Page extract:
==============================
GM has wasted hundreds of billions $$$ on the payroll of people who never should have had jobs to begin with...It would be like a Mom & Pop hardware store in a small town, where, instead of 2-4 employees, they had 50 and wondered why they can't make any money...GM should have jettisoned thousands of middle managers whose sole job was to aggravate those below them and push worthless paper forms around to look busy...
  
The only shame is that those workers about to be jettisoned have made their lives around GM (Ford, too) but they will become the casualties of war...however, rather than see them for what they lost, you could also say that they had some mighty fat years in a job that never should have been created from the beginning...
  
The automakers will now slim down to become half its size...Michigan will slowly work thru this but will still become a ghost town compared to what it was, and what ti was was an overemployed money waster...
==============================
Data:
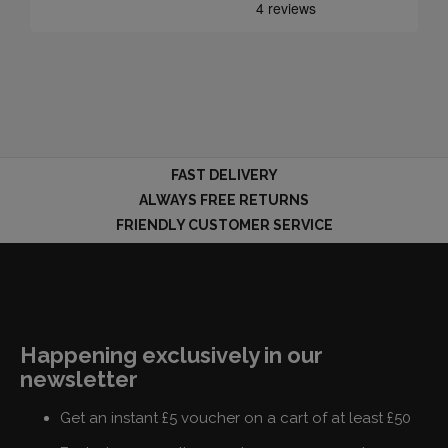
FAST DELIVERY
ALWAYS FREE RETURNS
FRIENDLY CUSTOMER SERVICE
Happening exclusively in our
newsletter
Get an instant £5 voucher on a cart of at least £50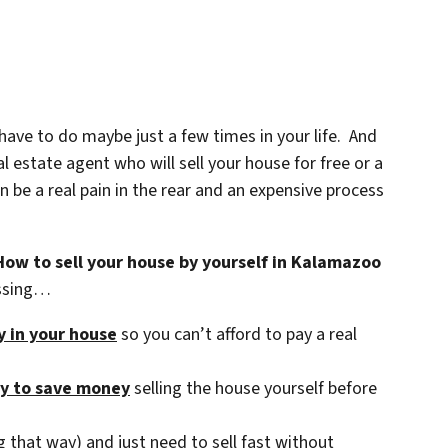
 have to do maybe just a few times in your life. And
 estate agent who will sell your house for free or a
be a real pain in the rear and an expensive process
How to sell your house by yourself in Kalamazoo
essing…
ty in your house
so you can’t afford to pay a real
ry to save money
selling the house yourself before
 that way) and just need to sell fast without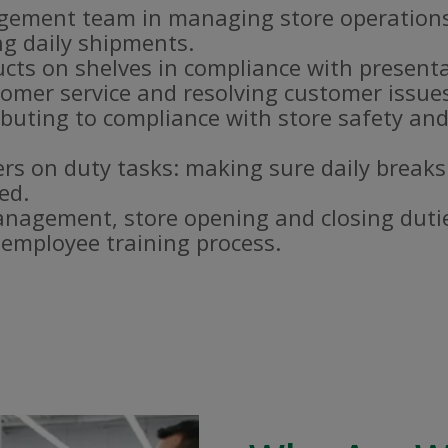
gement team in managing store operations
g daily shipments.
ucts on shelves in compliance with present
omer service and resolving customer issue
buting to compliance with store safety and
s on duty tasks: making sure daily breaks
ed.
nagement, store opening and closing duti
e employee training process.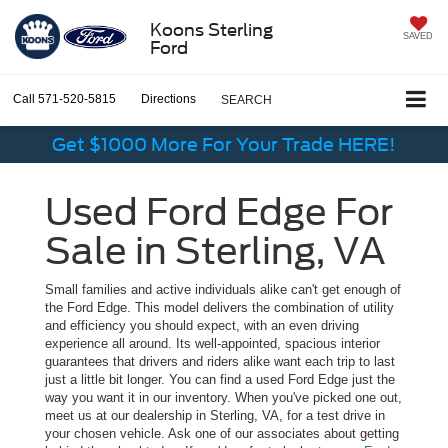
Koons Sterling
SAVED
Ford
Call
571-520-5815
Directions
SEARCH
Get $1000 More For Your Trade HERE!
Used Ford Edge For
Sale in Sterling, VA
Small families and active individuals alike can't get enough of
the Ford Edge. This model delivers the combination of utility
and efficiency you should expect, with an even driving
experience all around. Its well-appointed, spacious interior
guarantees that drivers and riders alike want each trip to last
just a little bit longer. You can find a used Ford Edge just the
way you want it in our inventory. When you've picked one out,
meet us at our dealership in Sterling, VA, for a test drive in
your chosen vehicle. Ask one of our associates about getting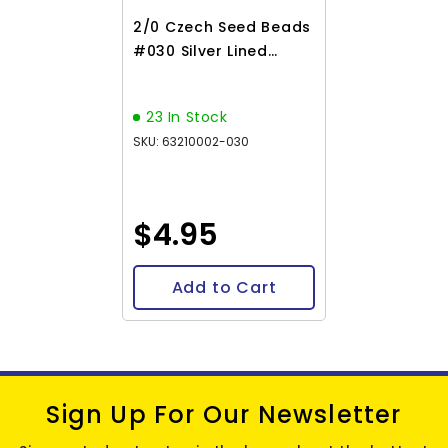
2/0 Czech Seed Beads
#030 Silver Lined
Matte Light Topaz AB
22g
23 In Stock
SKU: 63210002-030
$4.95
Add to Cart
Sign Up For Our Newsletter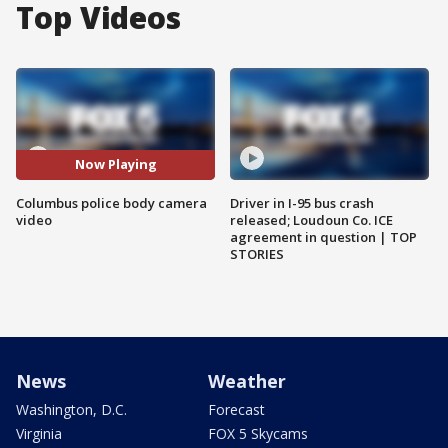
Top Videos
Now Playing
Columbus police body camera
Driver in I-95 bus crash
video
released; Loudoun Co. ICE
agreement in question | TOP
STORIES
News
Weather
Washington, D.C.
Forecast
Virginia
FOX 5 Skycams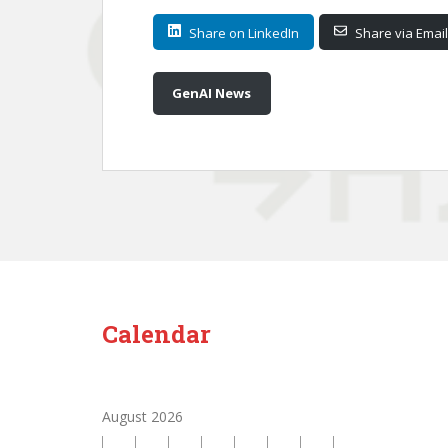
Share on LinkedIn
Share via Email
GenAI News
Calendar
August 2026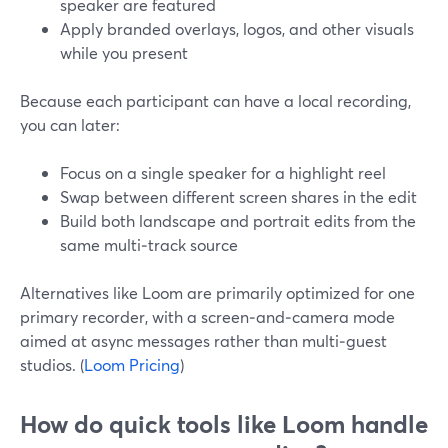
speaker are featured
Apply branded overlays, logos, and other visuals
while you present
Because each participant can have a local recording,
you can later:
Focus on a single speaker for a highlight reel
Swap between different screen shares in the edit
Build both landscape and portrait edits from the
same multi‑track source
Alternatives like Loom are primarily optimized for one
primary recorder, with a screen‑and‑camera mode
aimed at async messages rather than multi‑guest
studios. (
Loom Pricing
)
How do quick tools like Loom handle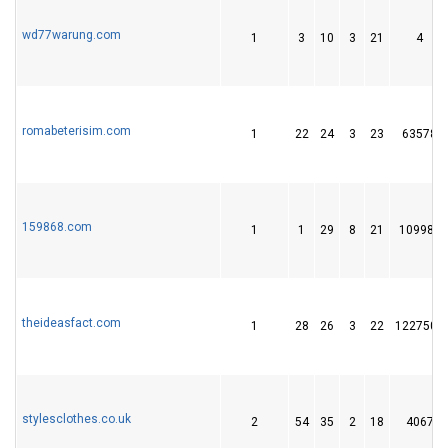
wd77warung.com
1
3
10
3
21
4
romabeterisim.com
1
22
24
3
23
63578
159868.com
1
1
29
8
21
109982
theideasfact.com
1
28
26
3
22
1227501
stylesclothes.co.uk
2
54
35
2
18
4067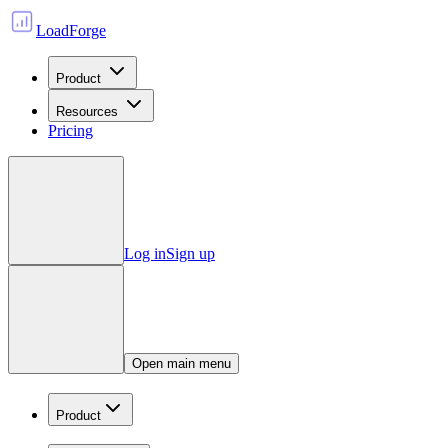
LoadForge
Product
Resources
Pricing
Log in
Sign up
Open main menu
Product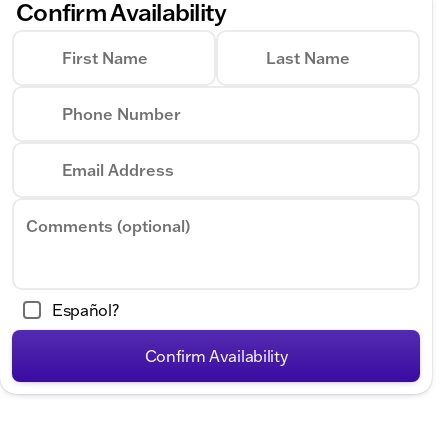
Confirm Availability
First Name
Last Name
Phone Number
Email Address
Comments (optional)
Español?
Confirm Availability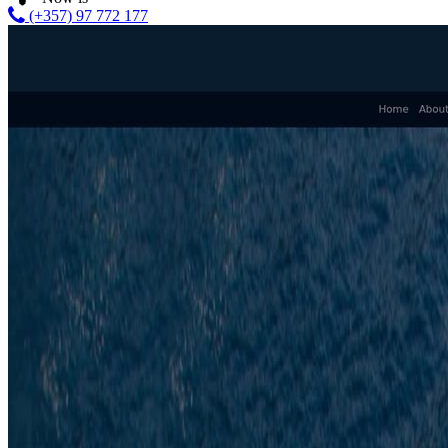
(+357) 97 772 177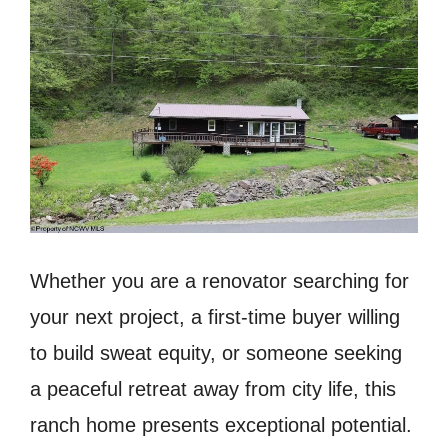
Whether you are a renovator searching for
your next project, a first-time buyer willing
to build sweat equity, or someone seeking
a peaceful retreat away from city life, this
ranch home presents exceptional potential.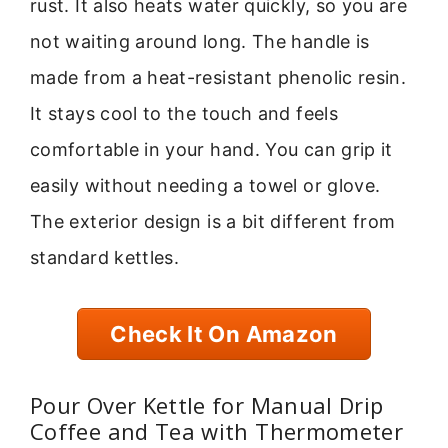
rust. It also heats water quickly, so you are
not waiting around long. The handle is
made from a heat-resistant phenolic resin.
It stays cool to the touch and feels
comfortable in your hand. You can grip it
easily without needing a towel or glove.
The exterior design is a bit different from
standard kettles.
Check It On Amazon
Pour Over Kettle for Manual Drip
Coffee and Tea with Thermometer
==============================
Problems to solve:
a - Translate this sentence from the comment about GM into Spanish: "GM should have jettisoned thousands of middle managers whose sole job was to aggravate those below them and push worthless paper forms around to look busy."
b - What kind of business does the comment about GM compare the company to?
c - Reproduce the part of the comment about GM that begins at the words "GM has wasted" and stops after "from the beginning...".

Answers to the tasks:
a - GM debería haberse deshecho de miles de mandos intermedios cuya única función era fastidiar a quienes estaban por debajo de ellos y mover de un lado a otro formularios inútiles para aparentar estar ocupados.

b - A Mom & Pop hardware store in a small town that had 50 employees instead of 2-4.

c -
GM has wasted hundreds of billions $$$ on the payroll of people who never should have had jobs to begin with...It would be like a Mom & Pop hardware store in a small town, where, instead of 2-4 employees, they had 50 and wondered why they can't make any money...GM should have jettisoned thousands of middle managers whose sole job was to aggravate those below them and push worthless paper forms around to look busy...
  
The only shame is that those workers about to be jettisoned have made their lives around GM (Ford, too) but they will become the casualties of war...however, rather than see them for what they lost, you could also say that they had some mighty fat years in a job that never should have been created from the beginning...